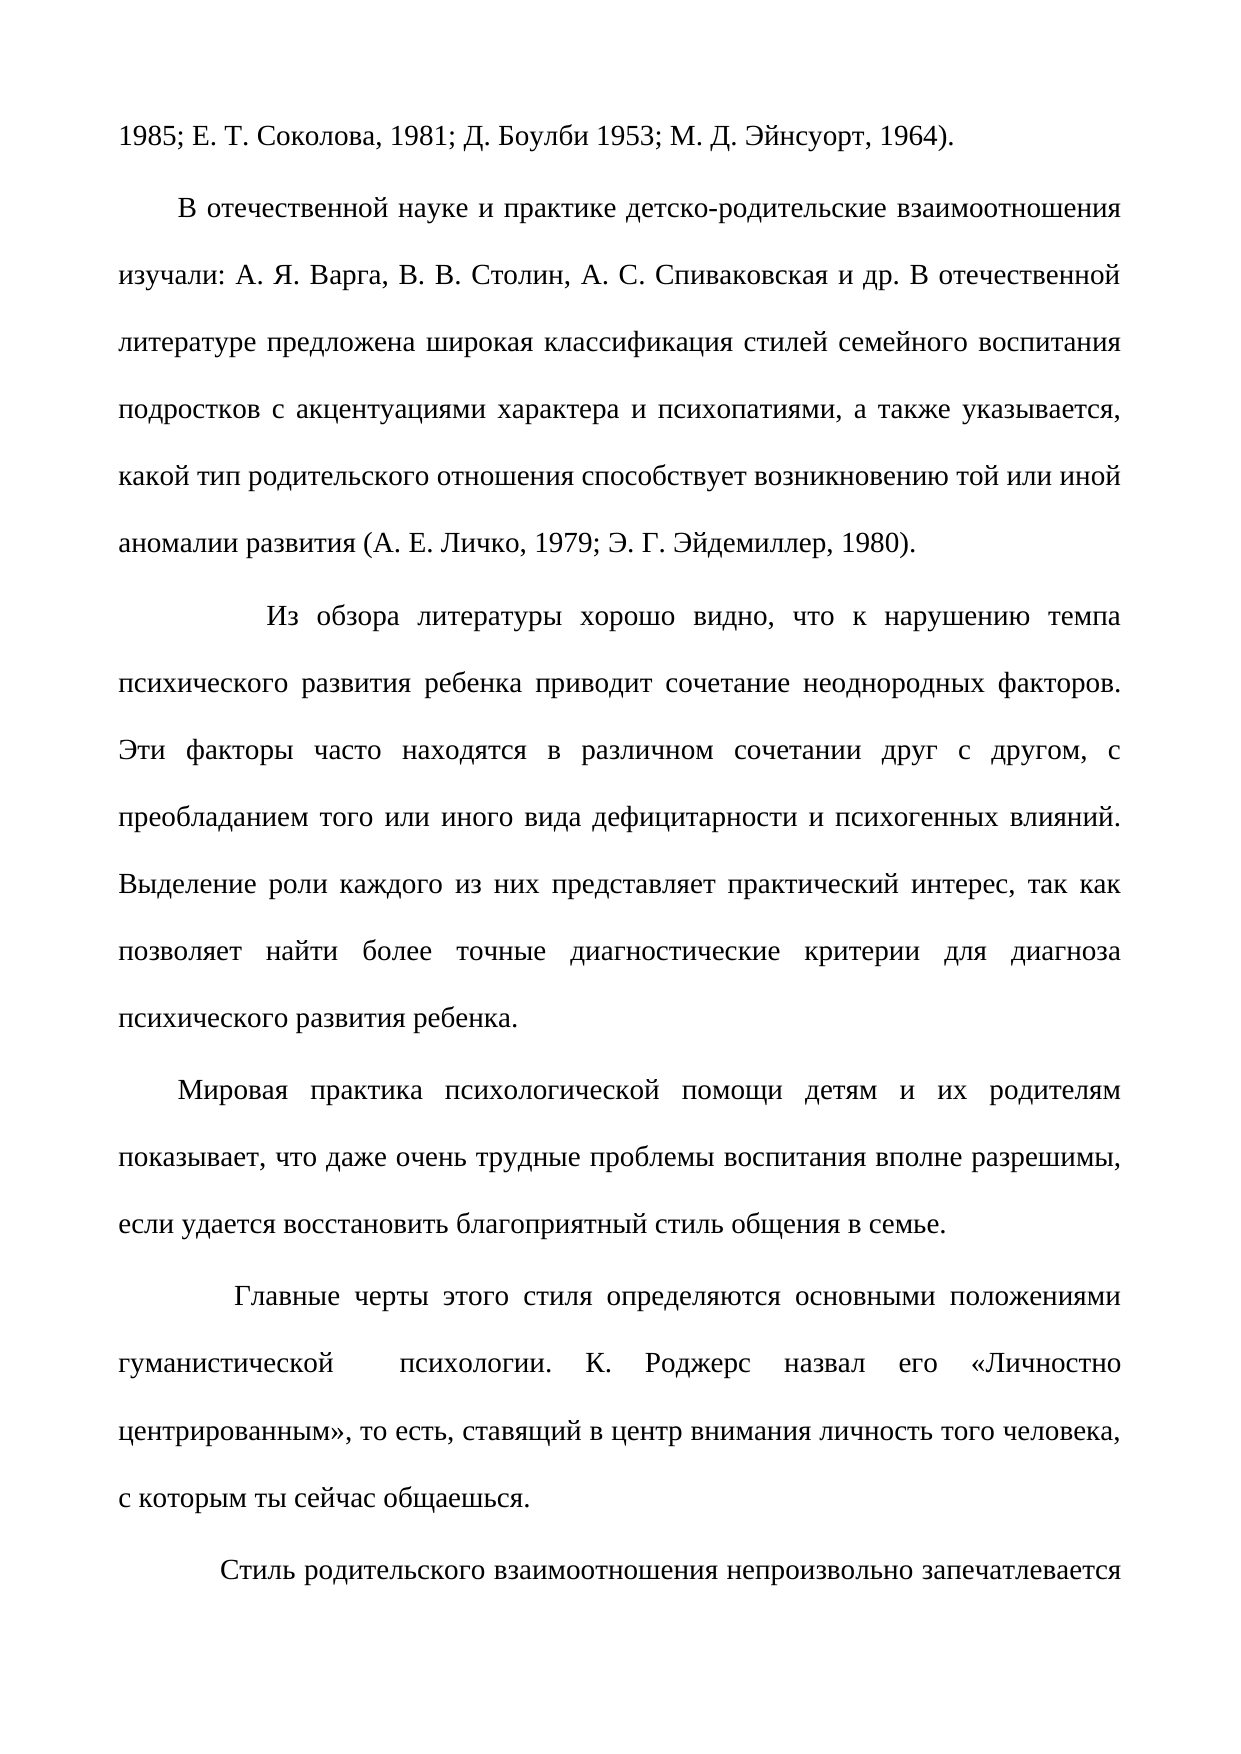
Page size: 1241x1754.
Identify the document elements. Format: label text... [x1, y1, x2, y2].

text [118, 1552, 1122, 1585]
text Из обзора литературы хорошо видно, что к нарушению темпа психического развития ребенка приводит сочетание неоднородных факторов. Эти факторы часто находятся в различном сочетании друг с другом, с преобладанием того или иного вида дефицитарности и психогенных влияний. Выделение роли каждого из них представляет практический интерес, так как позволяет найти более точные диагностические критерии для диагноза психического развития ребенка. [118, 598, 1122, 1034]
text В отечественной науке и практике детско-родительские взаимоотношения изучали: А. Я. Варга, В. В. Столин, А. С. Спиваковская и др. В отечественной литературе предложена широкая классификация стилей семейного воспитания подростков с акцентуациями характера и психопатиями, а также указывается, какой тип родительского отношения способствует возникновению той или иной аномалии развития (А. Е. Личко, 1979; Э. Г. Эйдемиллер, 1980). [118, 190, 1122, 559]
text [118, 118, 1122, 152]
text Мировая практика психологической помощи детям и их родителям показывает, что даже очень трудные проблемы воспитания вполне разрешимы, если удается восстановить благоприятный стиль общения в семье. [118, 1072, 1122, 1240]
text Главные черты этого стиля определяются основными положениями гуманистической психологии. К. Роджерс назвал его «Личностно центрированным», то есть, ставящий в центр внимания личность того человека, с которым ты сейчас общаешься. [118, 1278, 1122, 1513]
────
Tell how many lines in the data contain the word "того", answering with that number and no other text.

Your response: 2